(Exercise): Please take the lines from the one holding "Table 14. TT including an" through the one holding "Figure 7. Instantaneous" in the data below and copy them exactly.

(Dataset entries)
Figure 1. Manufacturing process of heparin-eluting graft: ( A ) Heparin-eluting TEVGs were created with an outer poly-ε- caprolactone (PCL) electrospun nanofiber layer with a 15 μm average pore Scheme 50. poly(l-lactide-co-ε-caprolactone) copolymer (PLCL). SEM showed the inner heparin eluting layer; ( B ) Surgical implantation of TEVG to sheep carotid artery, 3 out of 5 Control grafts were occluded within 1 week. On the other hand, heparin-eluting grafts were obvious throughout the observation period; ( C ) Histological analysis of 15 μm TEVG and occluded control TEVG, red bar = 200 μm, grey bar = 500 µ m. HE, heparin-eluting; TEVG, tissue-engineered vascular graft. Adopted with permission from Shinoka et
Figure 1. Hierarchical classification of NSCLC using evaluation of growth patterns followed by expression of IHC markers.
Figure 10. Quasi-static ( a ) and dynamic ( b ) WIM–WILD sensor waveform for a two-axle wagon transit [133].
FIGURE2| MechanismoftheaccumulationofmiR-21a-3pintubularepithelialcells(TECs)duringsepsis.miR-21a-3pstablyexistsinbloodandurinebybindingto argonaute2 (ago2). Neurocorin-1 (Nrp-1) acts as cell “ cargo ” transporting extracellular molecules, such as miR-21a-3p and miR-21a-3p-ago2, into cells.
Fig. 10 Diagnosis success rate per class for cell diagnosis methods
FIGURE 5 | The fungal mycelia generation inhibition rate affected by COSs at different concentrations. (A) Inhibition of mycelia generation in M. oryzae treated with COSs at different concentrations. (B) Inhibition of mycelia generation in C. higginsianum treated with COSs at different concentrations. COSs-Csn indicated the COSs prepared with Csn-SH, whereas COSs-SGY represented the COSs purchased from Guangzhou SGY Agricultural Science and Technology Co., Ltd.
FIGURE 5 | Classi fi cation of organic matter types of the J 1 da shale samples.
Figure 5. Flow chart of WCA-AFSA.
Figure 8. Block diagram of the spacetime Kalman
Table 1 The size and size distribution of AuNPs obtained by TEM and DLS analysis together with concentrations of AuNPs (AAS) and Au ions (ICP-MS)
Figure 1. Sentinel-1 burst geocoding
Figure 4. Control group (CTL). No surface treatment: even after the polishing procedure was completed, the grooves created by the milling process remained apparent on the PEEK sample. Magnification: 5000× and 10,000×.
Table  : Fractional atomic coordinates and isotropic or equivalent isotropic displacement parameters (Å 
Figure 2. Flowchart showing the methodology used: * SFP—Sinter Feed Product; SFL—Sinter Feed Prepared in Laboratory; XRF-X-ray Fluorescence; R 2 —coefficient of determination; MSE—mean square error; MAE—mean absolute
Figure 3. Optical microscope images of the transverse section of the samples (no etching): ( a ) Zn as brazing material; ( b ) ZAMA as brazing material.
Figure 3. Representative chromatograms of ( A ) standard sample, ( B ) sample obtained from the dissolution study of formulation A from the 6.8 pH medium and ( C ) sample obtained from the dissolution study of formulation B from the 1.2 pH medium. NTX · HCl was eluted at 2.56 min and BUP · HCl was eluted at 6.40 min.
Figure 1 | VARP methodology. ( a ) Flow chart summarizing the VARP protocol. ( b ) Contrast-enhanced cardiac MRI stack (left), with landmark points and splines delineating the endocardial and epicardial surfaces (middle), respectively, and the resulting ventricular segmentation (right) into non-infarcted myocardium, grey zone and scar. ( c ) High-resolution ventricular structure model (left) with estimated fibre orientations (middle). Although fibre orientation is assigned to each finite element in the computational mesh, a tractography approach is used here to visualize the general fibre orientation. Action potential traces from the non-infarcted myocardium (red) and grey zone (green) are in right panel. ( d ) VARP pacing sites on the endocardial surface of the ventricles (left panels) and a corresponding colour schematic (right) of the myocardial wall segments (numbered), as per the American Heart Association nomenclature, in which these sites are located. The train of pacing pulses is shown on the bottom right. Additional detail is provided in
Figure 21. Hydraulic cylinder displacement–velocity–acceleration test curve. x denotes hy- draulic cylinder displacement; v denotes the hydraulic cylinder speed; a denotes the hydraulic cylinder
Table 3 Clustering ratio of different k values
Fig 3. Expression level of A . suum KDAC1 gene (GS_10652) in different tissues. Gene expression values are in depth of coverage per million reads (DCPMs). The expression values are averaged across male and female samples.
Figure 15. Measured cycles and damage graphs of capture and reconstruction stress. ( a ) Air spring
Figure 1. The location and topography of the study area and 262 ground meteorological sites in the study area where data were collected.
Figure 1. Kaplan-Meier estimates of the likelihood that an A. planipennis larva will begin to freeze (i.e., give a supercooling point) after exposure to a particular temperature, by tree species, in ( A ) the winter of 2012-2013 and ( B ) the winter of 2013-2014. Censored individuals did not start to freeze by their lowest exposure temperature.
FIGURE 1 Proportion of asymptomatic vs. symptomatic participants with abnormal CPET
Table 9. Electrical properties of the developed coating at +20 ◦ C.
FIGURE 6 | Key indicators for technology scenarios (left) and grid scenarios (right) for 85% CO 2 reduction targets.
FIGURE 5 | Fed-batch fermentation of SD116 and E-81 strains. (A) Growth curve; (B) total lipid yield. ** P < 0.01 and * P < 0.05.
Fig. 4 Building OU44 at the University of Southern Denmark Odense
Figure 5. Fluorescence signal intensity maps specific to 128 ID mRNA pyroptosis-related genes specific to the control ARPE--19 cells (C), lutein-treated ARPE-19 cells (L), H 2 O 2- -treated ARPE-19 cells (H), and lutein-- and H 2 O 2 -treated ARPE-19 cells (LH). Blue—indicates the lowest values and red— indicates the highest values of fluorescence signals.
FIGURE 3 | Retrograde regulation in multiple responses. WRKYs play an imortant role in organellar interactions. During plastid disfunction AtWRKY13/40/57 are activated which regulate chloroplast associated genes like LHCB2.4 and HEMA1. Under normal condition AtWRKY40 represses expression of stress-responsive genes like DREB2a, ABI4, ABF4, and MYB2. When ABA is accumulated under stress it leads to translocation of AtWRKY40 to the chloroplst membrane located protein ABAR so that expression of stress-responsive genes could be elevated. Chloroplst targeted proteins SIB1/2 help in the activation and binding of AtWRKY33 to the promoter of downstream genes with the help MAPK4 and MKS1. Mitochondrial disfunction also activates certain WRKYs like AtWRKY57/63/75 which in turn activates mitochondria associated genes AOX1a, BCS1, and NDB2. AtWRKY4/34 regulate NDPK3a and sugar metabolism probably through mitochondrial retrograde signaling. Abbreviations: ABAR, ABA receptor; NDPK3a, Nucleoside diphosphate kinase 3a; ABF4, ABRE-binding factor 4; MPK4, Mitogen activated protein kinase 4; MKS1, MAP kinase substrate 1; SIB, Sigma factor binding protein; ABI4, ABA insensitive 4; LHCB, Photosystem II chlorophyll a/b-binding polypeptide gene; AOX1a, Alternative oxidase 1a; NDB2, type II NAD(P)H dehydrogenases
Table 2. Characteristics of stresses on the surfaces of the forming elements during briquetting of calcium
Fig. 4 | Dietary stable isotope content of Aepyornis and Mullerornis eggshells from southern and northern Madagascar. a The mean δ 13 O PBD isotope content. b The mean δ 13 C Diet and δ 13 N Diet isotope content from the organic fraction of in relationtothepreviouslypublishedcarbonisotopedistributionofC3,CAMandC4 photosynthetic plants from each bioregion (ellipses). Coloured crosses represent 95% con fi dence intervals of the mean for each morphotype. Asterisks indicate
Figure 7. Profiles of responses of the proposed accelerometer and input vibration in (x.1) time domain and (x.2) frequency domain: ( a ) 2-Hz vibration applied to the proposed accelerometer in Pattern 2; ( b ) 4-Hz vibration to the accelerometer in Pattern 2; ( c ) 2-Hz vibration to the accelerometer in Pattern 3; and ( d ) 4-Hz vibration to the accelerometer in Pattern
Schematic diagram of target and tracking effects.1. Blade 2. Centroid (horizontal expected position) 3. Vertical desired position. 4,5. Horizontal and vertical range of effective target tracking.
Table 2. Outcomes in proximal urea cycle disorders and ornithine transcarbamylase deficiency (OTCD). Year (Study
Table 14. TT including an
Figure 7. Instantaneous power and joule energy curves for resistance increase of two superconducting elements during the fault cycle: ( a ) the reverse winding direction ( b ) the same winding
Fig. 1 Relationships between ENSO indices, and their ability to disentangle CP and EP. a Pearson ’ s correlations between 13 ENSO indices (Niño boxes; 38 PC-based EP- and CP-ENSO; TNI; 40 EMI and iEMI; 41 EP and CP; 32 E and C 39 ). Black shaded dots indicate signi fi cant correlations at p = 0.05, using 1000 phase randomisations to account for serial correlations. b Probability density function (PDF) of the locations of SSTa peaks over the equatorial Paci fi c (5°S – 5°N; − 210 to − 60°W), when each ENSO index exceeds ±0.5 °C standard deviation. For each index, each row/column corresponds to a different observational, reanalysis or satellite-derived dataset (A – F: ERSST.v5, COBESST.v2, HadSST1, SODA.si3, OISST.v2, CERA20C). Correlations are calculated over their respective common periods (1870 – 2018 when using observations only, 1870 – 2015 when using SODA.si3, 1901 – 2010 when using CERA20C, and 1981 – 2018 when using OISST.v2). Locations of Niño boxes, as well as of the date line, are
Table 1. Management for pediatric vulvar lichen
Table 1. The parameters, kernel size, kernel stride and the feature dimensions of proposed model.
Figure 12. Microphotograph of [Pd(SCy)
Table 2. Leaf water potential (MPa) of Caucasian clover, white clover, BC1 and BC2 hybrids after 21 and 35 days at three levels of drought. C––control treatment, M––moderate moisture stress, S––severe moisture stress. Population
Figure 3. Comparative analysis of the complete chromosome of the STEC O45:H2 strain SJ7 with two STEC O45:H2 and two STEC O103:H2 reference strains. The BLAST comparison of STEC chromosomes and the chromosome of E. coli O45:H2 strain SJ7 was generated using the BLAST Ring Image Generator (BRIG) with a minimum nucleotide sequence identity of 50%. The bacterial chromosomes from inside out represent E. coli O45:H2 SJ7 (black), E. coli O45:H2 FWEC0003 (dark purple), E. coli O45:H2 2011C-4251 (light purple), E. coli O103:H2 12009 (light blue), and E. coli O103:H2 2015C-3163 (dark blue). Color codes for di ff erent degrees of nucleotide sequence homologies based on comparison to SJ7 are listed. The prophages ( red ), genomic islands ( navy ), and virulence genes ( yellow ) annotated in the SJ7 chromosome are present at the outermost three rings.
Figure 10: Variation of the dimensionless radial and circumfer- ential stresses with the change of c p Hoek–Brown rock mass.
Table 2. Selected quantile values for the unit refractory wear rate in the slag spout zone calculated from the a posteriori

(Task response):
Table 14. TT including an
Figure 7. Instantaneous power and joule energy curves for resistance increase of two superconducting elements during the fault cycle: ( a ) the reverse winding direction ( b ) the same winding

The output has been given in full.